THINGS TO DO>
1 > According to the Active Directory compromise playbook guide, why should a playbook name roles rather than individuals? Answer in one to three sentences.
2 > In the Active Directory compromise playbook guide, what share of the best response playbook is said to be preparation?
3 > Continue the Active Directory compromise playbook guide from its last sentence.

QUOTED PASSAGE>
◆ ◆ ◆ ◆

How to build a response playbook for AD compromise

Arun Kumar

6 months ago

Building a Response Playbook for Active Directory Compromise (Step-by-Step)

Incident Response Active Directory Security Containment & Recovery

When Active Directory (AD) is compromised, the attacker isn’t just “in one server” — they often have the keys to your identity kingdom. The difference between a chaotic scramble and a controlled recovery is a clear, tested response playbook.

Important: This guide is defensive and operational. Always follow your org’s legal/HR policies and preserve evidence properly.

Table of contents

What an AD compromise playbook is (and isn’t)
Core principles for AD incident response
Roles & decision rights (RACI-lite)
Preparation phase (before you’re breached)
Triggers & severity levels
First 60 minutes: triage checklist
Containment actions (without breaking the business)
Eradication: remove persistence and regain trust
Recovery: rebuild, restore, validate
Post-incident hardening and lessons learned
Copy/paste templates: runbook structure & comms
FAQ

What an AD compromise playbook is (and isn’t)

A response playbook is a decision and action map for a specific scenario: “We believe AD is compromised.” It defines who decides, what to do, in what order, how to validate, and how to communicate.

It is not a generic incident response policy document. It’s the operational “muscle memory” your team follows under pressure.

Core principles for AD incident response

1) Preserve evidence while you contain

Don’t wipe the scene. Capture logs, volatile context, and a timeline. You can contain aggressively, but do it with a plan that keeps proof intact.

2) Assume identity infrastructure is “tainted”

In a real AD compromise, trust is the problem. Your playbook must define how you regain trust: clean admin workstations, known-good accounts, controlled password resets, and validated restores.

3) Minimize blast radius fast

Stop lateral movement, credential reuse, and replication abuse. Tighten control over privileged groups and permissions. (If you need a refresher on how AD permissions work, see Active Directory permissions explained.)

4) Prefer “known-good admin pathways”

Use dedicated admin workstations, separate accounts, and a break-glass process that’s pre-approved and practiced.

Roles & decision rights (RACI-lite)

Your playbook should name roles, not individuals (people go on leave). At minimum:

Role	Owns	Key Decisions
Incident Commander	Orchestration, priorities, approvals	Severity level, containment scope, business downtime tradeoffs
AD Lead	Directory operations	Account disable/reset strategy, DC isolation, GPO emergency changes
Security Lead / SOC	Detection, investigation, threat intel	IOCs, scope confirmation, monitoring rules
Forensics (internal or vendor)	Evidence and timeline	What to image, what to collect, chain-of-custody
Comms / Legal / HR	Messaging and regulatory steps	Notifications, employee guidance, disclosure requirements
App/Infra Owners	Dependent systems	Service account rotation, outage coordination, validation

Tip: Add a one-page “authority sheet” listing who can approve emergency actions like disabling privileged accounts, isolating domain controllers, or forcing password resets org-wide.

Preparation phase (before you’re breached)

The best response playbook is 70% preparation. Here’s what to pre-stage so you can move fast without improvising.

◆ ◆ ◆ ◆

EXCERPTED RECORDS>
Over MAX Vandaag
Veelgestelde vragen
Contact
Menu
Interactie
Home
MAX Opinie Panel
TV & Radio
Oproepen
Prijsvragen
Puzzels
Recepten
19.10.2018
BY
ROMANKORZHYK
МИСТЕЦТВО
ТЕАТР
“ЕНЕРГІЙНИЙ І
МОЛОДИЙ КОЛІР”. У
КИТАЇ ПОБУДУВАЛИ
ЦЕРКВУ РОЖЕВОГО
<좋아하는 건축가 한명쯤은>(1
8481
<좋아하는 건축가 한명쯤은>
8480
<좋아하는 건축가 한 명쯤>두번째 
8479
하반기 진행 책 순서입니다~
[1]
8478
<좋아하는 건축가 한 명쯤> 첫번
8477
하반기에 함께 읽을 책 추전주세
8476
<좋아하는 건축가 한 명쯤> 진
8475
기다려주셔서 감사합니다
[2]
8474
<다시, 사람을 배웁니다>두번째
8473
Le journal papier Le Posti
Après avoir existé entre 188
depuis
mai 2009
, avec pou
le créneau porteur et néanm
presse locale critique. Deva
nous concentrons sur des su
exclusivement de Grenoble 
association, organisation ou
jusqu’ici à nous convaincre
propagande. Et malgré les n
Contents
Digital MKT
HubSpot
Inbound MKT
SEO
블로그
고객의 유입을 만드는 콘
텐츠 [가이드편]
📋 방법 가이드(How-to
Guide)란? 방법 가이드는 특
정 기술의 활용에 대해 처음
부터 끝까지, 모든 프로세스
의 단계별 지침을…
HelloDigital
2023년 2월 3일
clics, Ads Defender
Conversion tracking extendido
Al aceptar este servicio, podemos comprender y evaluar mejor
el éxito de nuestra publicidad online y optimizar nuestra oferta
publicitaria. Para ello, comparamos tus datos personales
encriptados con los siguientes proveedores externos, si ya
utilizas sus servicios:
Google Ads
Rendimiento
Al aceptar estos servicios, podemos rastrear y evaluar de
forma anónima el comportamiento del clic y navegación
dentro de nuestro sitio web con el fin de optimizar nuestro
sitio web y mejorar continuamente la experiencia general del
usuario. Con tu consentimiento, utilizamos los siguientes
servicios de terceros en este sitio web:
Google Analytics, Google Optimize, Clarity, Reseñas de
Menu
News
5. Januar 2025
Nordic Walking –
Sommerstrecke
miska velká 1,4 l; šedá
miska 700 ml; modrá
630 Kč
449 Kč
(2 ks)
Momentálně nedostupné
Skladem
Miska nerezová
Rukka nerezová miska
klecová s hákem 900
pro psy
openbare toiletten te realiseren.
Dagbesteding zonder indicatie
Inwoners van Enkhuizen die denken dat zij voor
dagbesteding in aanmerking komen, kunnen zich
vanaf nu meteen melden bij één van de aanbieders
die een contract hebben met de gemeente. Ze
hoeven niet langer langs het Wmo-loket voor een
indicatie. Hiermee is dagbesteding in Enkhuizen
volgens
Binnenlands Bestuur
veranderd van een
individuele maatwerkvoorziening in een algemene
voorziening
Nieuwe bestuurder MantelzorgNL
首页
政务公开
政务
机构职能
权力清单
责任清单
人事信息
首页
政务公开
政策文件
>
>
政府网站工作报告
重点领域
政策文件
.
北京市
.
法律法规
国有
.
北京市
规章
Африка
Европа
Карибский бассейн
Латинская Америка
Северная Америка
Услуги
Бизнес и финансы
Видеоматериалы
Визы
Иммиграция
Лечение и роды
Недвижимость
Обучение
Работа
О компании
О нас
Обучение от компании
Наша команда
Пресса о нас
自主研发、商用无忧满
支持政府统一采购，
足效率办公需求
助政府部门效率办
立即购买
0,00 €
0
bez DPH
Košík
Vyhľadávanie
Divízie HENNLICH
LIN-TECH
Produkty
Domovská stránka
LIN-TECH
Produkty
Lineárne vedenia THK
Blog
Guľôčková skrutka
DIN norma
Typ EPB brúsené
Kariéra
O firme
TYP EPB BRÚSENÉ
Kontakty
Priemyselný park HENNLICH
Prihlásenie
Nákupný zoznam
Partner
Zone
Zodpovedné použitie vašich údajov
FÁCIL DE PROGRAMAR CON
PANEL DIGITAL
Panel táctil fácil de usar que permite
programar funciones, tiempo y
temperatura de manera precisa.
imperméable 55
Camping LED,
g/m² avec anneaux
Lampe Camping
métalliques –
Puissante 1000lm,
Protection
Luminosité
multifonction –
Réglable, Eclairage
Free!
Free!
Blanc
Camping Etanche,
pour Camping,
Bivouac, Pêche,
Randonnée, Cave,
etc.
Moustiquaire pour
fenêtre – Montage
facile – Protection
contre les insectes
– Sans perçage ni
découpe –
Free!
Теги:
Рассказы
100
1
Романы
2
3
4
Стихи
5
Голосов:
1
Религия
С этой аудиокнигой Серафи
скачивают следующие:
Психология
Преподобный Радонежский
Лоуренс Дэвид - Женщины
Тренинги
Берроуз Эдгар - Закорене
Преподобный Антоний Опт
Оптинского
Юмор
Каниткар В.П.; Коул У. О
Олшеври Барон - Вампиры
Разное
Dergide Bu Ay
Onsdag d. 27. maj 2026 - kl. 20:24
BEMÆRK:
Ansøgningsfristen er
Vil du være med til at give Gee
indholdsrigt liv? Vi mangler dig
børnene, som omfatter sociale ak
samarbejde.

◆ ◆ ◆ ◆

RESPONSES FOR EACH TASK>
1 > The guide says a playbook should name roles rather than individuals because people go on leave.

2 > 70% preparation.

3 >
Preparation checklist

Asset & identity inventory: domain controllers, AD sites, trusts, Tier-0 assets, PKI/AD CS, ADFS, sync tools, admin workstations.
Logging baseline: security logs retention, centralized forwarding, and time sync across DCs and critical servers.
Detection tooling: confirm coverage for identity threat detections (for example, Microsoft Defender for Identity). Start with Microsoft Defender for Identity: overview and validate event collection for Defender for Identity.
Break-glass plan: offline-stored credentials, MFA requirements (where applicable), and step-by-step access procedure.
Privileged access model: separate admin accounts, tiering, and “no email/web browsing” from admin workstations.
Backups: validated System State backups for DCs, plus documented restore steps and test results.
Credential rotation map: what to rotate first (KRBTGT, DA accounts, service accounts, app secrets, certificates), and how.
Communication templates: internal “do/do not” guidance (e.g., don’t reboot suspected systems; report suspicious prompts).
Tabletop exercises: at least quarterly for Tier-0 compromise.

If your team needs foundational clarity on how authentication flows work during investigations, revisit NTLM and Kerberos Authentication Protocols Explained. It makes scoping issues like ticket abuse and credential replay much easier.

Triggers & severity levels

Define what “AD compromise” means in your environment. Otherwise you’ll debate severity while the attacker moves.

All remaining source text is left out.